After many difficult kms finally there was a house and I asked for the road to Ait Haman.
The boy didn t know.
Tazenakht ? I asked and the boy still didn t know.
Bleda he said.
What, Breda ?
No, Bleda.
Bleda was not on my map.
Let me look at your map and I have to tell you, that is never a good idea, to have the locals look probably for the first time in their lives at a road map.
The boys fingers went from Merzouga 300 km to the east to Agadir, the same distance to the west. Finally he found Zagora and said : ah, Zagora !
A little unpatient I grabbed the map out of his hands and said : this is not going to work.
Wait mister, let me learn the map the boy said which I didn t agree with him.
One more time I tried Ait Haman and Tazenakht ( last one is a pretty big city so the boy must know ) but all he kept talking about was Bleda.
Angry and frustrated I threw my map on the floor, that helped !
Not so ;-(

Okay, I go back I said, God knows where this road will end, I do not know and that ç&éà"'ç Bleda is NOT on my map so where will I end huh ?!?
The the kid spoke the legandary words : mister, not go back ( he probably saw that I hated that idea ) , not go back, go to Bleda, that is a big city like Zagora ( remember this, Zagora has over 15000 people ... ) , you can ask over there, there are guides there who maybe can help you.
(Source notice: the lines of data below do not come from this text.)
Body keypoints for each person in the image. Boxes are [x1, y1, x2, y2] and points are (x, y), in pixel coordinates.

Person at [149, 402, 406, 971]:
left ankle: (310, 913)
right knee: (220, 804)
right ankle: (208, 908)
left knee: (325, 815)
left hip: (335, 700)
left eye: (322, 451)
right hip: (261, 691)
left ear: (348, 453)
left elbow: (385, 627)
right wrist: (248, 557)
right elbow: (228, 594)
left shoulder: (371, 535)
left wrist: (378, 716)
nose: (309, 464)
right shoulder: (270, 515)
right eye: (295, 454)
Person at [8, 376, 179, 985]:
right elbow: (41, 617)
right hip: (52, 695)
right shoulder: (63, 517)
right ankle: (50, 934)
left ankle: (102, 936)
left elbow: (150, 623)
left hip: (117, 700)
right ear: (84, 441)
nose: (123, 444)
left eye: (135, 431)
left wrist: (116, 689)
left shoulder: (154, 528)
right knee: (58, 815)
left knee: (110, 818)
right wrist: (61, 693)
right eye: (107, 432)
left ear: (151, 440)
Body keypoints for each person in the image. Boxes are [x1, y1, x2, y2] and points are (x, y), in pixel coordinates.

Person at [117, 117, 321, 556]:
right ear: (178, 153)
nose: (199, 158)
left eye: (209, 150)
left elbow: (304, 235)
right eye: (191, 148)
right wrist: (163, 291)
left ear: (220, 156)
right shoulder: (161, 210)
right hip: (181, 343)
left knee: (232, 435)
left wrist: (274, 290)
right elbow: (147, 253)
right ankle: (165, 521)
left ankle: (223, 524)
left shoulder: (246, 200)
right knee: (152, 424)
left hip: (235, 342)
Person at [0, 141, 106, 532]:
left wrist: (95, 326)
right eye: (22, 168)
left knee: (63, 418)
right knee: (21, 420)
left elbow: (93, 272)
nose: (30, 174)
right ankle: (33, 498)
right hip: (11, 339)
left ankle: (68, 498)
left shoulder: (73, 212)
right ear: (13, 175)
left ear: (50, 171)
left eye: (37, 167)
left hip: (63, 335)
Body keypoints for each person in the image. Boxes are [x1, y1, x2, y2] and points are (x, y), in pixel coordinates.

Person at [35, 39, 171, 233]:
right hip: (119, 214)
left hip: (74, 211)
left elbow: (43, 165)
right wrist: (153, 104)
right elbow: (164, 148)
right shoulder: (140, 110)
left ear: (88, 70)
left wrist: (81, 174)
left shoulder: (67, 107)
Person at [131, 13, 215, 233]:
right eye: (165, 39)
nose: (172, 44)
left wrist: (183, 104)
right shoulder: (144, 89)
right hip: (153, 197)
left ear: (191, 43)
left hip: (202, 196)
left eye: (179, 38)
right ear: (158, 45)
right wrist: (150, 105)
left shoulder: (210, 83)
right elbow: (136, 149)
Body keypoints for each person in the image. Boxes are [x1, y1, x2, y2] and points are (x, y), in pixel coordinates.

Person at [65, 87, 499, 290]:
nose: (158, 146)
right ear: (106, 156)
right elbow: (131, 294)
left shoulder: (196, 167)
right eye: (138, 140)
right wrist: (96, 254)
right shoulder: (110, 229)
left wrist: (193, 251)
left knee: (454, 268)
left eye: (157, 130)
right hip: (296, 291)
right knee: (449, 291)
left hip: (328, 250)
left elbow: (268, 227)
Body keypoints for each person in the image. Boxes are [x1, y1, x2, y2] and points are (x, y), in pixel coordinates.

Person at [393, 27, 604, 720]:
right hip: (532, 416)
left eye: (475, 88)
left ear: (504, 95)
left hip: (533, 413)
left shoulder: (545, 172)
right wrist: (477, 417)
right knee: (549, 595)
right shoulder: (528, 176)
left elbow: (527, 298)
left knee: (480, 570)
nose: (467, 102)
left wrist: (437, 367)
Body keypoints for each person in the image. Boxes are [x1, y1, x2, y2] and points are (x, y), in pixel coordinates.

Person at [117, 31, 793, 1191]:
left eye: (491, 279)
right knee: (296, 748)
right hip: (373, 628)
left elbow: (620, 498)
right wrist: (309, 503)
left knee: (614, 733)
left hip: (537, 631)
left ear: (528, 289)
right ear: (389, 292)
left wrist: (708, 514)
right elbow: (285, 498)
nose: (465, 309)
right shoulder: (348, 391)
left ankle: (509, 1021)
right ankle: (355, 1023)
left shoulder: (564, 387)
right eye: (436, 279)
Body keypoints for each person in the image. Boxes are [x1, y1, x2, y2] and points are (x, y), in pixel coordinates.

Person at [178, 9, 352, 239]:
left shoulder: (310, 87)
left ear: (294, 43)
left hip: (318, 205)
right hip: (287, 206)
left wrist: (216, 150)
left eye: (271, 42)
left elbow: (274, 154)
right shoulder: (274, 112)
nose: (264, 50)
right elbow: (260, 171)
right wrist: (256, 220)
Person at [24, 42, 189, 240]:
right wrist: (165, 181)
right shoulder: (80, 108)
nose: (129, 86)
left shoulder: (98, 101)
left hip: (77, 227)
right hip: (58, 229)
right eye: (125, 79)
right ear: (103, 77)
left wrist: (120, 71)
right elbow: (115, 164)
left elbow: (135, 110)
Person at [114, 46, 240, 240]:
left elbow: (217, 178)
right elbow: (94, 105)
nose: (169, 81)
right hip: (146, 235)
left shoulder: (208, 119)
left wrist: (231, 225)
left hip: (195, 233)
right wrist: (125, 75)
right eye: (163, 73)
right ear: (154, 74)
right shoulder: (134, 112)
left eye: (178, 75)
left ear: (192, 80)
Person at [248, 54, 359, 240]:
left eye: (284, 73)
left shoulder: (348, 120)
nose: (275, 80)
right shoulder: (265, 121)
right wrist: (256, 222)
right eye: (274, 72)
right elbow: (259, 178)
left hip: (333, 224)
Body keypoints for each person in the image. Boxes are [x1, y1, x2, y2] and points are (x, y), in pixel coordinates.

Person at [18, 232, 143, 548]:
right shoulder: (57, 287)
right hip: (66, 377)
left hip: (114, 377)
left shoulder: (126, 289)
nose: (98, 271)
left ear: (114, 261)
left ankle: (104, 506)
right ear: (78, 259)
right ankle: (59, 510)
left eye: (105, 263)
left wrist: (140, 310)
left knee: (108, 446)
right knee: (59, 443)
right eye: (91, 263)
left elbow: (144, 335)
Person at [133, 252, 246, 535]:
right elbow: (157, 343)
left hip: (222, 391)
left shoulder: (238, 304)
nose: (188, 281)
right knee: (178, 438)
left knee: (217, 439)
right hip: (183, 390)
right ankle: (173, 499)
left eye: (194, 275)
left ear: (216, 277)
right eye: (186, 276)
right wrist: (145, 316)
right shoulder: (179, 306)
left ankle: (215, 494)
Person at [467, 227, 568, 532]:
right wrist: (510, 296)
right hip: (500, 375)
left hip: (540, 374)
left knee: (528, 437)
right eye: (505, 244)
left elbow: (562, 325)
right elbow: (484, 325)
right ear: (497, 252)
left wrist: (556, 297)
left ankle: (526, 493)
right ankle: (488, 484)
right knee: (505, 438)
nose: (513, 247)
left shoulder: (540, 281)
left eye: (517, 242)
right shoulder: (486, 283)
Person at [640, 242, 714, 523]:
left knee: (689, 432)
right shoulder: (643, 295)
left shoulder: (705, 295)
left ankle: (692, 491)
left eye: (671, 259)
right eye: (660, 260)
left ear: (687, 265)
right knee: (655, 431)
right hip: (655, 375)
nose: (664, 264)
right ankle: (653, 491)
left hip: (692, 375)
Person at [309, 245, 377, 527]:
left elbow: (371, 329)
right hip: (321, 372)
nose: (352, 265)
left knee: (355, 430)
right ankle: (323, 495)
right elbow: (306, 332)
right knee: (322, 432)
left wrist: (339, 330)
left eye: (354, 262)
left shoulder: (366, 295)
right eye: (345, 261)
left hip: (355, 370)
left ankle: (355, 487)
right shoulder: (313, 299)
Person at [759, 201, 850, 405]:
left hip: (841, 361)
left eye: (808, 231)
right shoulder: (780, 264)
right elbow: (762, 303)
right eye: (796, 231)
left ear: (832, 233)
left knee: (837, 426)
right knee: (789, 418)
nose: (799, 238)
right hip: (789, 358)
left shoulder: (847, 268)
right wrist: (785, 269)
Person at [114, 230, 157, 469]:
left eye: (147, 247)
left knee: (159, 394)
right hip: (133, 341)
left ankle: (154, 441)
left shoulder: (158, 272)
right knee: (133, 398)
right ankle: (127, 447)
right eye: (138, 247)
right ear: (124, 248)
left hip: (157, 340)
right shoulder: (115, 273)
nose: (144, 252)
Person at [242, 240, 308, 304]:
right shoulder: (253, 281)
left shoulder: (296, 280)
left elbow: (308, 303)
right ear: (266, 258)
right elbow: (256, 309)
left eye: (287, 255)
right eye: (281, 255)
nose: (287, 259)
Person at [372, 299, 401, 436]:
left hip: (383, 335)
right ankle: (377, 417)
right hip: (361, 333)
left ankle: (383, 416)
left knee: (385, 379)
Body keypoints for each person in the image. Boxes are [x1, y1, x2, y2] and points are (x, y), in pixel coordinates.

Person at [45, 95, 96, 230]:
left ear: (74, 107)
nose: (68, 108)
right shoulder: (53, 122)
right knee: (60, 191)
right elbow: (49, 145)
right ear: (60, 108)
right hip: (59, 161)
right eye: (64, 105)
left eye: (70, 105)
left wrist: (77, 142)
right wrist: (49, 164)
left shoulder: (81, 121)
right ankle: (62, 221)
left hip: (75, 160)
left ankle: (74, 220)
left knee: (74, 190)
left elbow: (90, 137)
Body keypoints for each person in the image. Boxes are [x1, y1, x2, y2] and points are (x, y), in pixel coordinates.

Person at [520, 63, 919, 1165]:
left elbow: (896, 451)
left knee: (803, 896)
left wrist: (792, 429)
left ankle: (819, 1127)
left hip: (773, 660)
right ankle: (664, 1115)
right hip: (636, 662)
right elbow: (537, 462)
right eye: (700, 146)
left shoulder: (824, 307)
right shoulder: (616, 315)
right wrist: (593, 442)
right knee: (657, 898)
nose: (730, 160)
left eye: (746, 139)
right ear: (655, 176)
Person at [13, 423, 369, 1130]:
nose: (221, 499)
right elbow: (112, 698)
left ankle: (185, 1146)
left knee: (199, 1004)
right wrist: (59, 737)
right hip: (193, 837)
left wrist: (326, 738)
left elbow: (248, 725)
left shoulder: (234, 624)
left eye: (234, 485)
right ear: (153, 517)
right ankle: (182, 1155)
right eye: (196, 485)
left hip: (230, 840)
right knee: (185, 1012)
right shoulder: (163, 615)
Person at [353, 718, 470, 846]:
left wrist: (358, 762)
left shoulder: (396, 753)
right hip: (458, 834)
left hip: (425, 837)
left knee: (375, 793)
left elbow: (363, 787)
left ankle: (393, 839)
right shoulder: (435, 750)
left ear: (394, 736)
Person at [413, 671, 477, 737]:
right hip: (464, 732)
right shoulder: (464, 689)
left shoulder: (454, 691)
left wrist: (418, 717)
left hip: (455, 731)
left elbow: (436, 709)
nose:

I do not need a guide boy, I just want to cycle this road to Tazenakht.
And the boy said, maybe I do not know this road goes to Tazenakht ...
That triggered me, maybe the kid is right !
Meaning, I do not have to go back !
So, there I decide to go on and thanked the boy for, yeah, for what, giving me hope again ?

Mile after mile the road went worse and almost no houses.

Then I saw two shepards and asked for the road to Bleda, straight on they said !
Ait Haman I tried but they didn t know ...

Crossing a river bed the road was gone, I couldn t find it anymore so I waited for the shepards who were going the same direction. I asked where the road was and one of them guided me and said, pointed, something like a left turn, not to go right.

In the mean time the road was so bad and so steep I couldn t cycle for many meters so I walked and cycled further and further into this middle of nowhere ...
There the road splitted and I was so glad the sheppard told me to go left.

Time was nearly 5 o clock so I decided it was enough for that day and soon I found a ver nice spot, 3 meters right from the road but with only two sheppards I saw that day and none else I thought it didn t matter that everybody could see me because there just was NOBODY !!!
Just me and my bike :-)

Had a wonderfull night under the stars ...

Next day I cycled further but soon the road went very bad again so I walked 15 meters, cycle 5, walk another 10 meters, cycle 20 ! Pff, this was the real stuff huh !

But still not knowing where I would end ... Bleda, grr, if only Bleda was on my map ...
I climbed higher and higher, walked many meters more untill I climbed out of this gorge ...

To be continued ...
Heee Lars :wink:
Wherever you're heading too....there seem to be an internetcafe.
So you dind't starve or dehydrated 8)

Have some more fun the next few days!

Blanche
Spannend! Ik heb even stiekem op google maps gekeken, daar staat Bleida ook op, de weg richting Ait Haman!

Op de kaart in ieder geval een mooie route! Ik ben benieuwd naar het vervolg van je verhaal.